Makes Translating Easier – I once sat down to translate a 15th century German book into English. Despite my fluency in German, I found this extremely challenging, and I was relieved when I realized parts of the book were quoting a book that had already been translated into English. With great relief, I grabbed that book and used it as a close reference for those parts.
Is this what Joseph Smith did with the KJV parts in the Book of Mormon? Probably. But it is very telling that he includes more archaic English than we find in the KJV bible. Maybe the spirit of John Wycliffe had a role in it, who knows? In any case, anyone who is bilingual will tell you there is no reason why Joseph Smith should mire through difficult bible quotes when he could just grab a bible off the shelf for help.
KJV Is Not An “Edition” – This question suggests a multitude of falsehoods. One interesting lie is that the KJV is an “edition” of the bible, rather than a “version.” KJV stands for King James Version not King James Edition. This is a significant difference because edition means “one of a series of printings or of the same book… each issued at a different time and differing from another by alternations, additions.” This does not describe the KJV bible. There were no alterations or additions, just different translations from the same sources as other versions. By calling it an “edition”, CES Letter falsely implies that the content that appears in the Book of Mormon is different or unique from earlier bibles, and that the KJV is appropriate for 1769 and not today, which is false.

※ ※ ※

**Work request A**
Turn the lines of the listing between the line holding "left hip: (129, 264, 7)" and the line holding "right shoulder: (313, 207, -10)", inclusive, into a numbered list, leaving out any blank lines.

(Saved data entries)
※ ※ ※

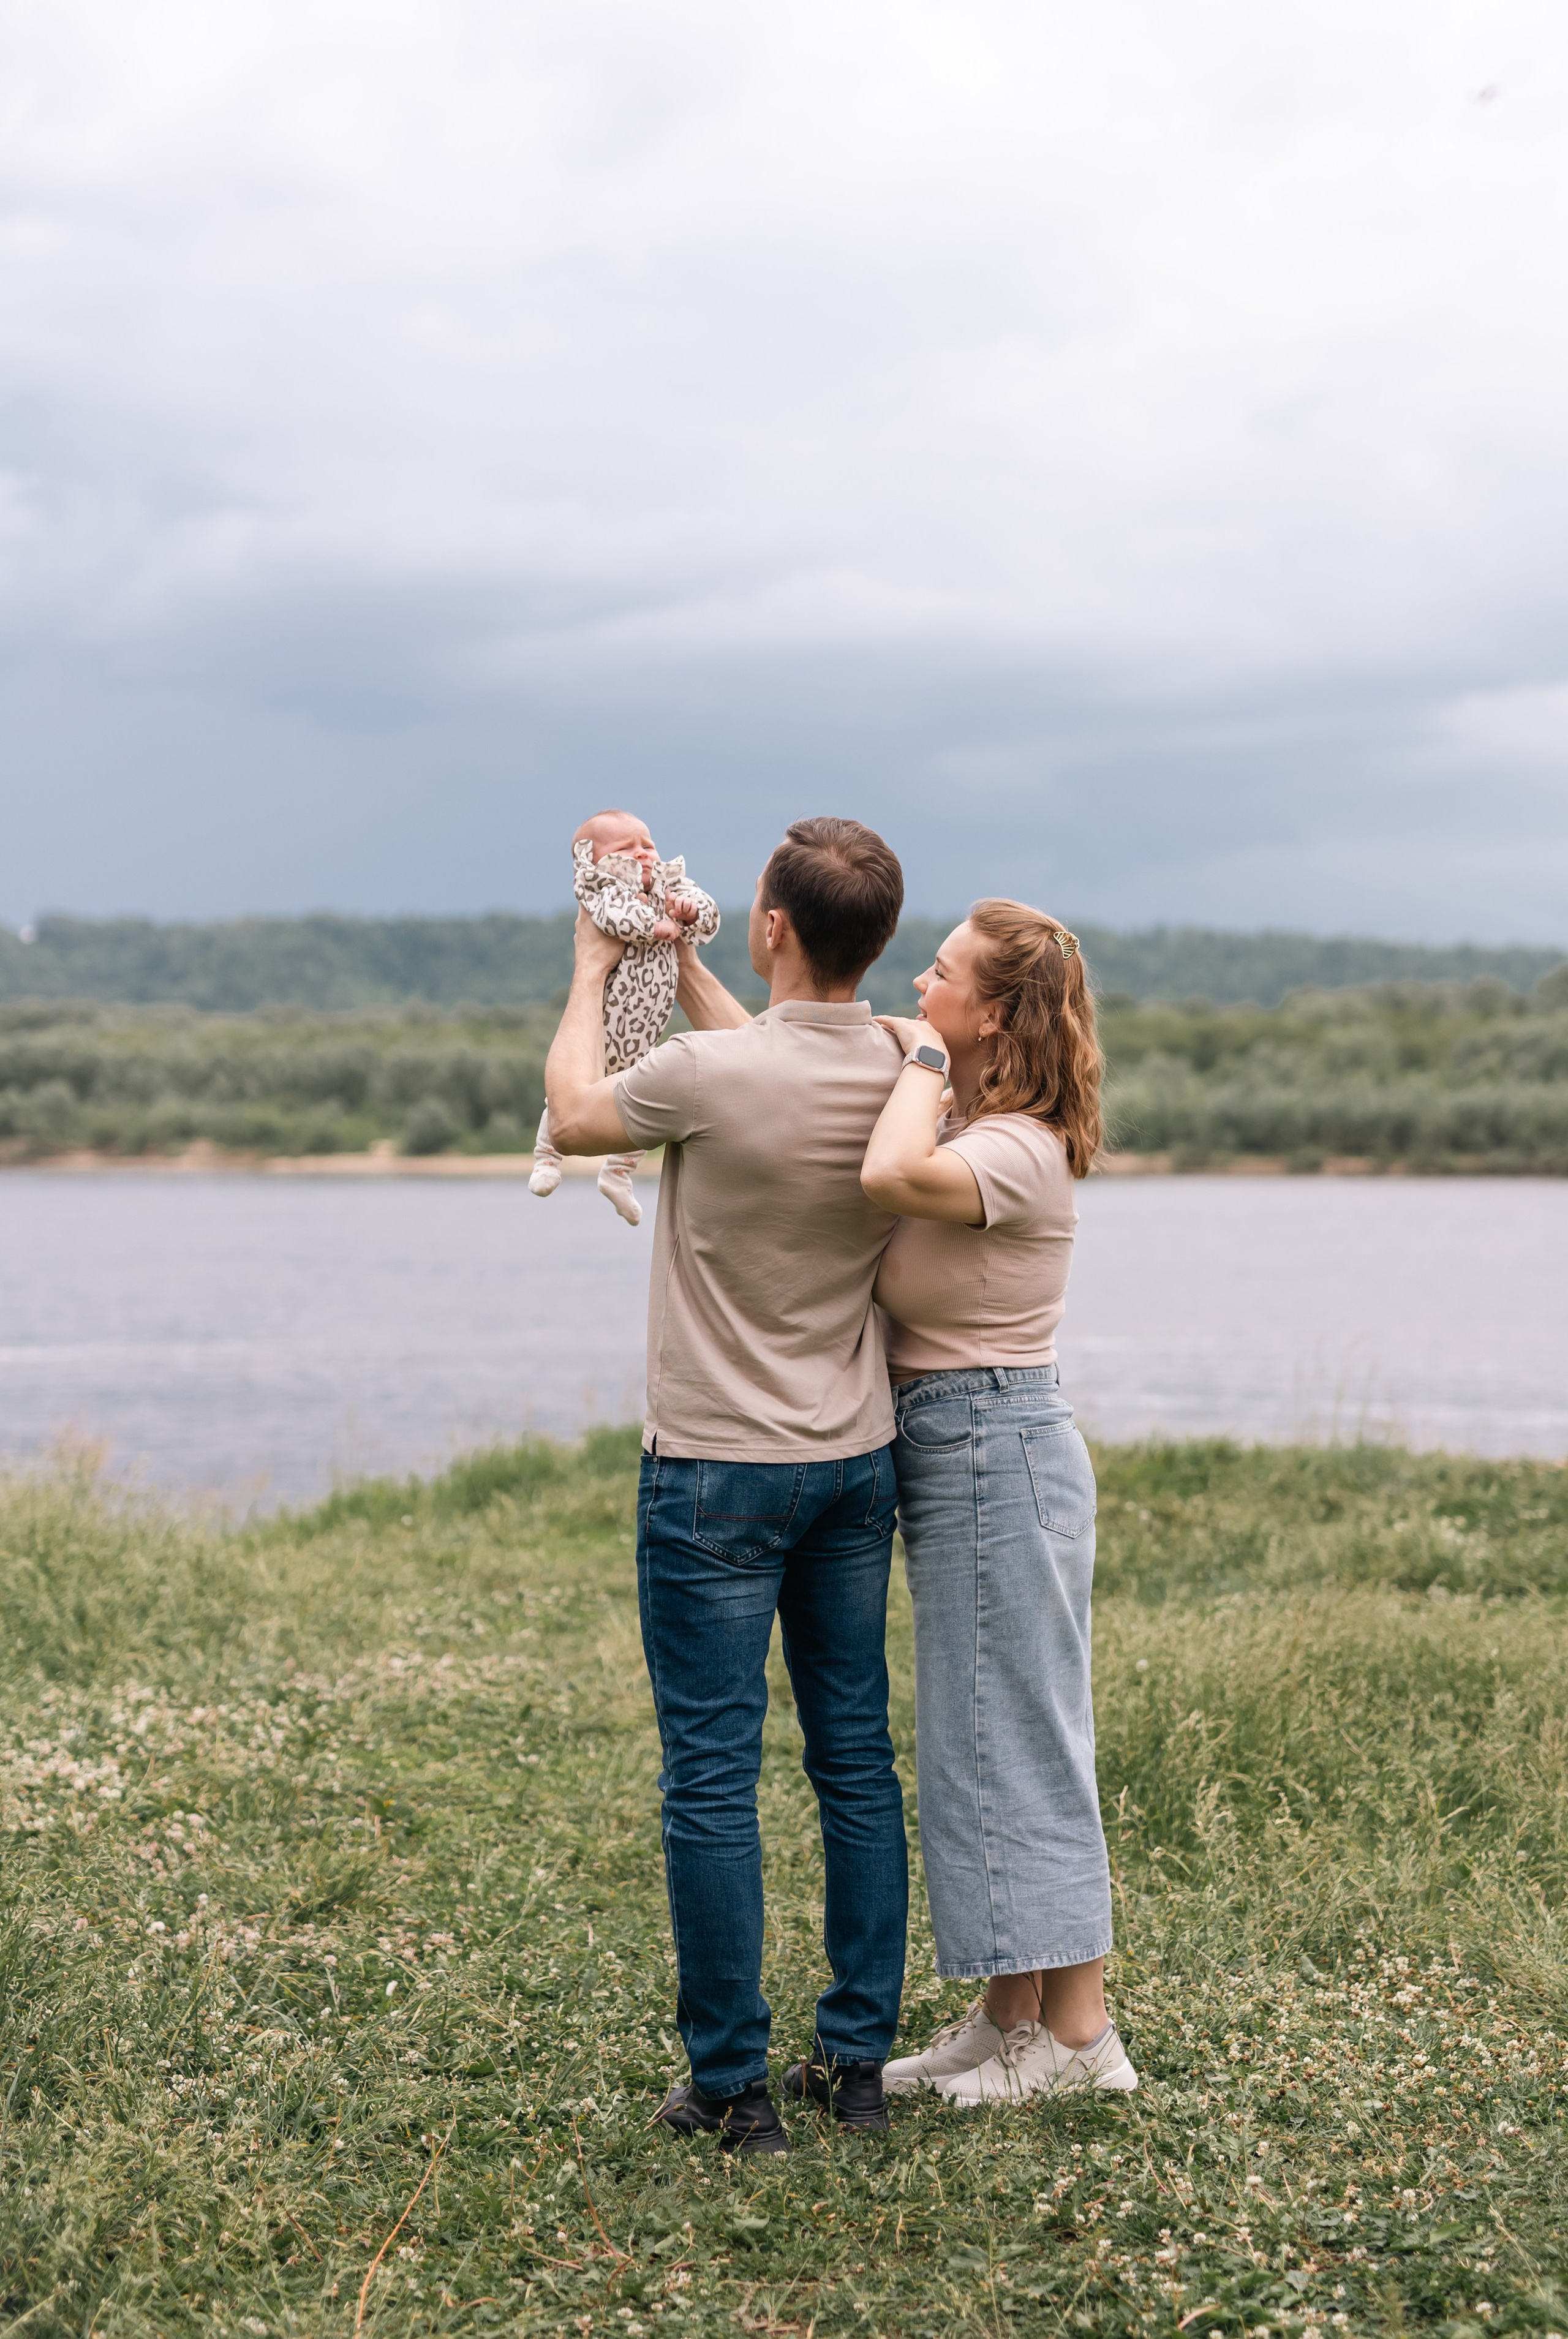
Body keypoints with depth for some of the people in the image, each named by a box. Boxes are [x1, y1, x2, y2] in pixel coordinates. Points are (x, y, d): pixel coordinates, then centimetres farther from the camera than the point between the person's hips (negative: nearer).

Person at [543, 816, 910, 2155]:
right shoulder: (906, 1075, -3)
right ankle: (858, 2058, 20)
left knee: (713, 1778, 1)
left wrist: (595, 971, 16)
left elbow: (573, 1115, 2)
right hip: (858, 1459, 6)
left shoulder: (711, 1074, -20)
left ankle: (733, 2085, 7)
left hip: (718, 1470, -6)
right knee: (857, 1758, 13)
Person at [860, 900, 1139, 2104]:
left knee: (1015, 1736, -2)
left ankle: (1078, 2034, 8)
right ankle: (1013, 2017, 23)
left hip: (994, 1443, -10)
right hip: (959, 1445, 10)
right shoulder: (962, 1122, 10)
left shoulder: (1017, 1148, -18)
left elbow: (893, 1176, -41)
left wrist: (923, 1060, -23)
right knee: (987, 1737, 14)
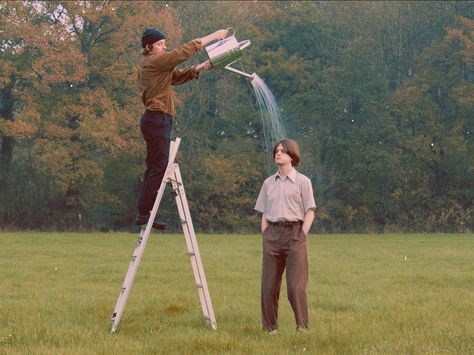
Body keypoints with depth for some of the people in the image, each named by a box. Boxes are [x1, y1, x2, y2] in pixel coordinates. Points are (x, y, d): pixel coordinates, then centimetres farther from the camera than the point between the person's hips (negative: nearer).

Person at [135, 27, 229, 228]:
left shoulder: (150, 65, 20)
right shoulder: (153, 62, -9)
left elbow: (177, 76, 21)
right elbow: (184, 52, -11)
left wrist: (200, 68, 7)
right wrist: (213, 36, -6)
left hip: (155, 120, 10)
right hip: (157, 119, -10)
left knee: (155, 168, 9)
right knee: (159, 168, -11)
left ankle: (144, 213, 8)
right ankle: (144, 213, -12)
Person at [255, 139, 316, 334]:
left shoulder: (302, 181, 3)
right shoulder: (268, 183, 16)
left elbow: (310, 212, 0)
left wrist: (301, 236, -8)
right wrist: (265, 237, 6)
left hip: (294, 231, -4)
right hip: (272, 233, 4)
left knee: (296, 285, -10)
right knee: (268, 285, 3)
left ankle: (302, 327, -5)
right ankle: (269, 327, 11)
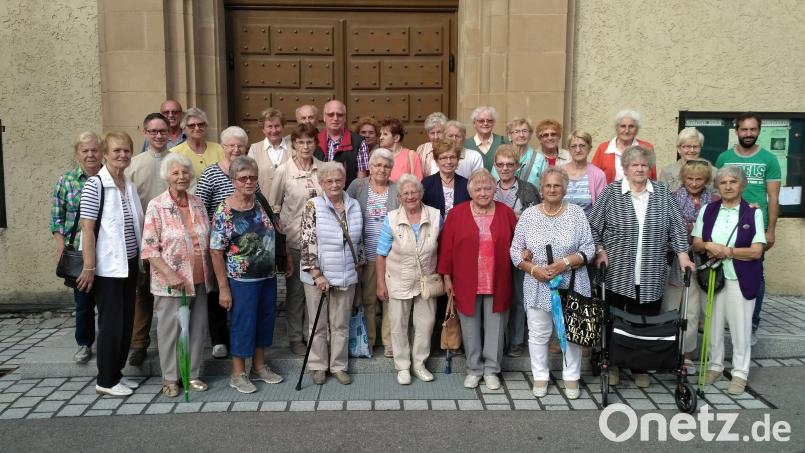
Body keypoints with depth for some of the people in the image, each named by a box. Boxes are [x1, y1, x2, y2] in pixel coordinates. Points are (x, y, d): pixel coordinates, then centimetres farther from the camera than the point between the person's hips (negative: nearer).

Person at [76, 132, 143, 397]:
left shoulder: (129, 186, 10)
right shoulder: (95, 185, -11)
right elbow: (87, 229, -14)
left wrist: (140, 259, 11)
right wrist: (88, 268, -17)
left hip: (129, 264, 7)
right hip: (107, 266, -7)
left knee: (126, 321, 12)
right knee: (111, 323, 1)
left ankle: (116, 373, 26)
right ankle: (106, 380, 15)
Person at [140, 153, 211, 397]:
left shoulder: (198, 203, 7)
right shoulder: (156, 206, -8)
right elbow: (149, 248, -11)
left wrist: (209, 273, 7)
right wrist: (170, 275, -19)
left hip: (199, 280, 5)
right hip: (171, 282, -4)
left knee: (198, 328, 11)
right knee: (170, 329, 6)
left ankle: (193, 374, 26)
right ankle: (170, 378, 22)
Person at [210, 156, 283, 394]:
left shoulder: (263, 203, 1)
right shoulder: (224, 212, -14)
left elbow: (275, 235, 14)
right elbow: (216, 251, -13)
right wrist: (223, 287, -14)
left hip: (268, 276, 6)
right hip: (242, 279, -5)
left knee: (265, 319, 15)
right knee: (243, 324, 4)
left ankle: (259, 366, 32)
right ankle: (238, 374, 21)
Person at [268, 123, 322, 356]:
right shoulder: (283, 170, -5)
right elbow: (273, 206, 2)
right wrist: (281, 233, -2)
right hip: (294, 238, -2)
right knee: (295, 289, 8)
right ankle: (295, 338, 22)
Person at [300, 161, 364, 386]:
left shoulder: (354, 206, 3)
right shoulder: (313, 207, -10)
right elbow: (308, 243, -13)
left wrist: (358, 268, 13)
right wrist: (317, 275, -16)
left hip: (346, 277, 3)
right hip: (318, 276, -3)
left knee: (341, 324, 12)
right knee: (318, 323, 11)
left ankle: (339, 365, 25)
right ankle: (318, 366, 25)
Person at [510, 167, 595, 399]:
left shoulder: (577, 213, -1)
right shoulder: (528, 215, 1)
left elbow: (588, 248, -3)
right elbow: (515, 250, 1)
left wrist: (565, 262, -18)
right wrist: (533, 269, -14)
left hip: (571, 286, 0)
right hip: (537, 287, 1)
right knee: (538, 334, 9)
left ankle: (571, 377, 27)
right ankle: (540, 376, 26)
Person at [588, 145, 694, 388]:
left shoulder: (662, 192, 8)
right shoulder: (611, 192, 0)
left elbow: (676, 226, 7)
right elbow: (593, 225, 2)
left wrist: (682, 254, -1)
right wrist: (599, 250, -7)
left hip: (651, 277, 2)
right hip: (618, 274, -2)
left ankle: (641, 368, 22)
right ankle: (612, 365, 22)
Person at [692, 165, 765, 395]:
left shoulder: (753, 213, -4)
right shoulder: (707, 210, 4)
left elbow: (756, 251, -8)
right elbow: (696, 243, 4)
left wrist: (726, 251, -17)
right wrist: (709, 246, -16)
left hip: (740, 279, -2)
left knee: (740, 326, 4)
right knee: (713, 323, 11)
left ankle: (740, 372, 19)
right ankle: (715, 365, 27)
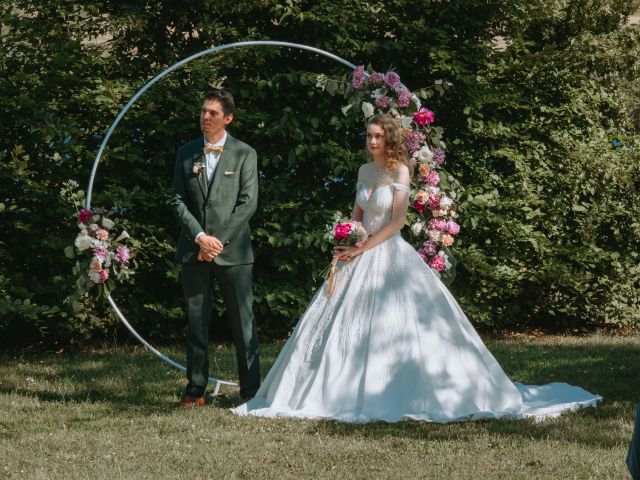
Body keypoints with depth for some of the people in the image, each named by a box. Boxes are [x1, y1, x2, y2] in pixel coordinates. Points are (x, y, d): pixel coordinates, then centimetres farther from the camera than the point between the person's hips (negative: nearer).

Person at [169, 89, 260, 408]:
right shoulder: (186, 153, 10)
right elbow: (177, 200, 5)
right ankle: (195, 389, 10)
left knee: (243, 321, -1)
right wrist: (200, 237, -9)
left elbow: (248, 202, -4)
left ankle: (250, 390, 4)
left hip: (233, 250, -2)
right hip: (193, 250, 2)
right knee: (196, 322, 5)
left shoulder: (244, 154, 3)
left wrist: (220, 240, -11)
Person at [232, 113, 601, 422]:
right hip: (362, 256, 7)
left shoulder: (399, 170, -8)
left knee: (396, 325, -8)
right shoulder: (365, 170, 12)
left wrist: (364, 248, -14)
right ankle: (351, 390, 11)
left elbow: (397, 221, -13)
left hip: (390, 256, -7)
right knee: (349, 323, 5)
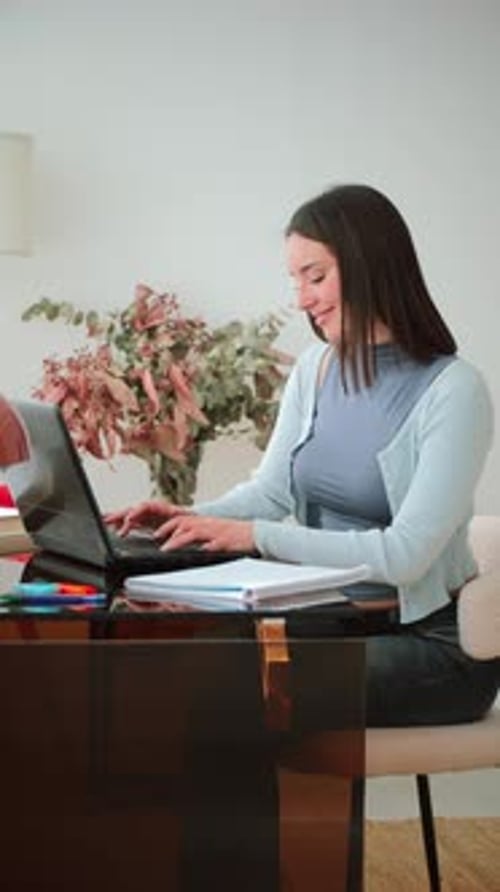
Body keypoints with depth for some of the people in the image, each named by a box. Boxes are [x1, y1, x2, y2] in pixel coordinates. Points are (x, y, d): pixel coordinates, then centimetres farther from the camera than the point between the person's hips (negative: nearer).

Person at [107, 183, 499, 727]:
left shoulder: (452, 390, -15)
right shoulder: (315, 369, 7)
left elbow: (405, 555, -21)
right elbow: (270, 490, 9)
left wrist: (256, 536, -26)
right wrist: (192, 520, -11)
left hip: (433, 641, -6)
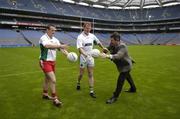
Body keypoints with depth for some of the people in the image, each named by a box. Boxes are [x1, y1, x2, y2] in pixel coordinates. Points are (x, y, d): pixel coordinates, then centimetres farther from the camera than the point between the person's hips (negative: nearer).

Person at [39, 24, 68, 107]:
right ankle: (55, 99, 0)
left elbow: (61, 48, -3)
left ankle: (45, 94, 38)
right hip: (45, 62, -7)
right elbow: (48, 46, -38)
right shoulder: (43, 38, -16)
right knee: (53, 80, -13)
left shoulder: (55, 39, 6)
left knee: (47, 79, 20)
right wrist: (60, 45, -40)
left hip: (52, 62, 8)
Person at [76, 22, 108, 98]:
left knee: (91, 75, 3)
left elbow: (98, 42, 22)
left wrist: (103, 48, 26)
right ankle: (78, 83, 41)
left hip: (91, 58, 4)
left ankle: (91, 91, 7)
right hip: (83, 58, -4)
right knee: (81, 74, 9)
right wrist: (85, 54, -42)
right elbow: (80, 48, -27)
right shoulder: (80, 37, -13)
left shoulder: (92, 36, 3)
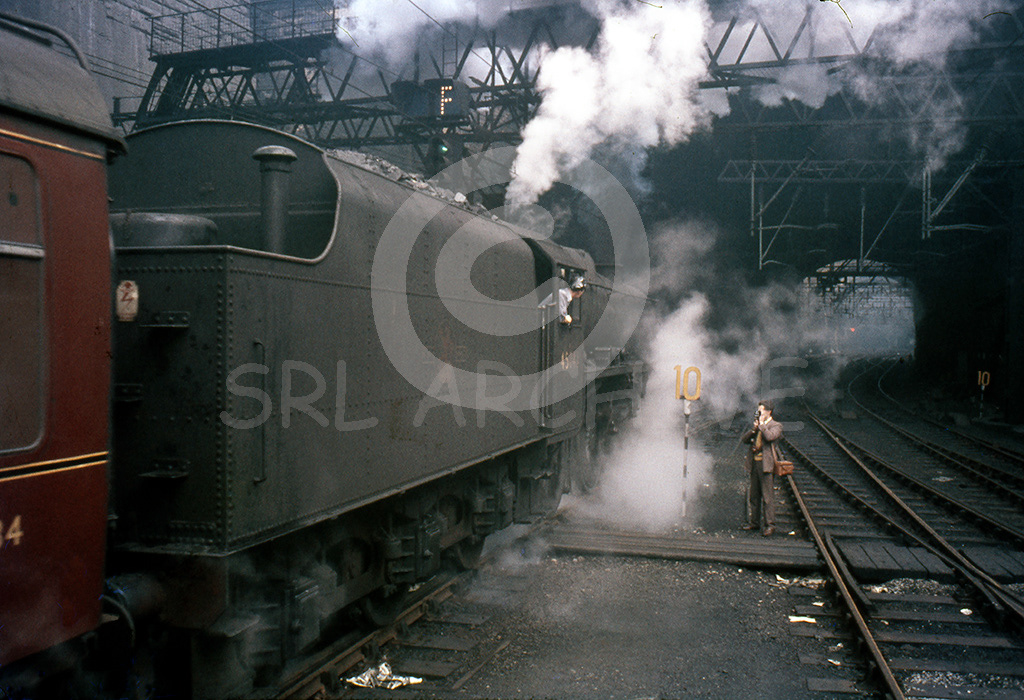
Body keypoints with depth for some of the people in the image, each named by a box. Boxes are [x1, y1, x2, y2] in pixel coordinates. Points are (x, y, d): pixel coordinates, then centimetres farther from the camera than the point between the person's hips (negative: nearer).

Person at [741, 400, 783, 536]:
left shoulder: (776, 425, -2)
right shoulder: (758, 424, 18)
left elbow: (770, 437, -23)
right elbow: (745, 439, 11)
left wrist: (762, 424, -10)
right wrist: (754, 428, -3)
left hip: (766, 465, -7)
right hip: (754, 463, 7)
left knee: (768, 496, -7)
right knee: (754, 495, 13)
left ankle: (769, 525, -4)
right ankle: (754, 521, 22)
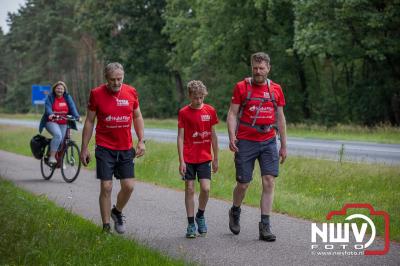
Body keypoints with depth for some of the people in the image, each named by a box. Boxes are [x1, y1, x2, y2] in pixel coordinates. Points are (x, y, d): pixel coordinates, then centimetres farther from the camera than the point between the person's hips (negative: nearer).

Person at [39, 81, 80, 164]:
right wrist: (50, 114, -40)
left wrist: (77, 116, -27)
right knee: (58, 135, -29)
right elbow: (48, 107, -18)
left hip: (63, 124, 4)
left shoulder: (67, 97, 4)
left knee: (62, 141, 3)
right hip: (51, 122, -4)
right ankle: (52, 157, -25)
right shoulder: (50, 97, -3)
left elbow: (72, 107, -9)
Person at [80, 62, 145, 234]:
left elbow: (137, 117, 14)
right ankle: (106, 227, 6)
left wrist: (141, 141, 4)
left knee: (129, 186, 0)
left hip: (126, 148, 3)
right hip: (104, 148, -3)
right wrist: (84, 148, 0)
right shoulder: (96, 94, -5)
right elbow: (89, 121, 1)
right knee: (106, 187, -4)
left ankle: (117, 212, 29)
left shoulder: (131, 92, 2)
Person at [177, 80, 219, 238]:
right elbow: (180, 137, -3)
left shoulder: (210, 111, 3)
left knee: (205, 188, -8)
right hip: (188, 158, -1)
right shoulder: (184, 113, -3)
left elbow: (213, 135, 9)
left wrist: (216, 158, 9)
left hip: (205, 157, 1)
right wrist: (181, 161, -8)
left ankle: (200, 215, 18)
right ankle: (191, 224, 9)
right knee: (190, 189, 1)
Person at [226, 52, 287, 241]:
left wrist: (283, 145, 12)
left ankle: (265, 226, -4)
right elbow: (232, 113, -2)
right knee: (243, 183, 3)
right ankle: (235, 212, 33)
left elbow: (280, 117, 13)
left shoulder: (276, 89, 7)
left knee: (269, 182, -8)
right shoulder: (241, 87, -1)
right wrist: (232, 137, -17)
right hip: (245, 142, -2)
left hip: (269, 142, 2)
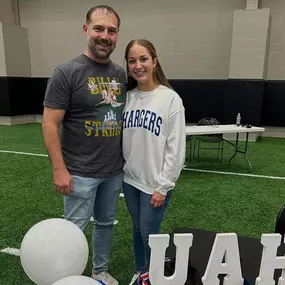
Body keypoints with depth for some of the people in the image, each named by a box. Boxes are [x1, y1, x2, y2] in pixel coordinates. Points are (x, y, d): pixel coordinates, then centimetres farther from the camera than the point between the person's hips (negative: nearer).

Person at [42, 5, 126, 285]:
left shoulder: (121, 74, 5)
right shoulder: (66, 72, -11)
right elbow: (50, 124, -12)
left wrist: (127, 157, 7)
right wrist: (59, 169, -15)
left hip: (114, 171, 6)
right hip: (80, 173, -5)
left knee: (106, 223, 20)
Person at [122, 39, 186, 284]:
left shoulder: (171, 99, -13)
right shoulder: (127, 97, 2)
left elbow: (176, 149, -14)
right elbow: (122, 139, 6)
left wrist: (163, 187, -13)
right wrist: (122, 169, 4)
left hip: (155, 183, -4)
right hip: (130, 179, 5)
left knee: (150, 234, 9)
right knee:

※ ※ ※

**Work request B**
In the text on the King James Version and the Book of Mormon, what does KJV stand for?

**Problem solution A**
1. left hip: (129, 264, 7)
2. right hip: (107, 266, -7)
3. left knee: (126, 321, 12)
4. right knee: (111, 323, 1)
5. left ankle: (116, 373, 26)
6. right ankle: (106, 380, 15)
7. Person at [140, 153, 211, 397]:
8. left shoulder: (198, 203, 7)
9. right shoulder: (156, 206, -8)
10. right elbow: (149, 248, -11)
11. left wrist: (209, 273, 7)
12. right wrist: (170, 275, -19)
13. left hip: (199, 280, 5)
14. right hip: (171, 282, -4)
15. left knee: (198, 328, 11)
16. right knee: (170, 329, 6)
17. left ankle: (193, 374, 26)
18. right ankle: (170, 378, 22)
19. Person at [210, 156, 283, 394]:
20. left shoulder: (263, 203, 1)
21. right shoulder: (224, 212, -14)
22. left elbow: (275, 235, 14)
23. right elbow: (216, 251, -13)
24. right wrist: (223, 287, -14)
25. left hip: (268, 276, 6)
26. right hip: (242, 279, -5)
27. left knee: (265, 319, 15)
28. right knee: (243, 324, 4)
29. left ankle: (259, 366, 32)
30. right ankle: (238, 374, 21)
31. Person at [268, 123, 322, 356]:
32. right shoulder: (283, 170, -5)
33. right elbow: (273, 206, 2)
34. right wrist: (281, 233, -2)
35. right hip: (294, 238, -2)
36. right knee: (295, 289, 8)
37. right ankle: (295, 338, 22)
38. Person at [300, 161, 364, 386]:
39. left shoulder: (354, 206, 3)
40. right shoulder: (313, 207, -10)

**Problem solution B**
King James Version.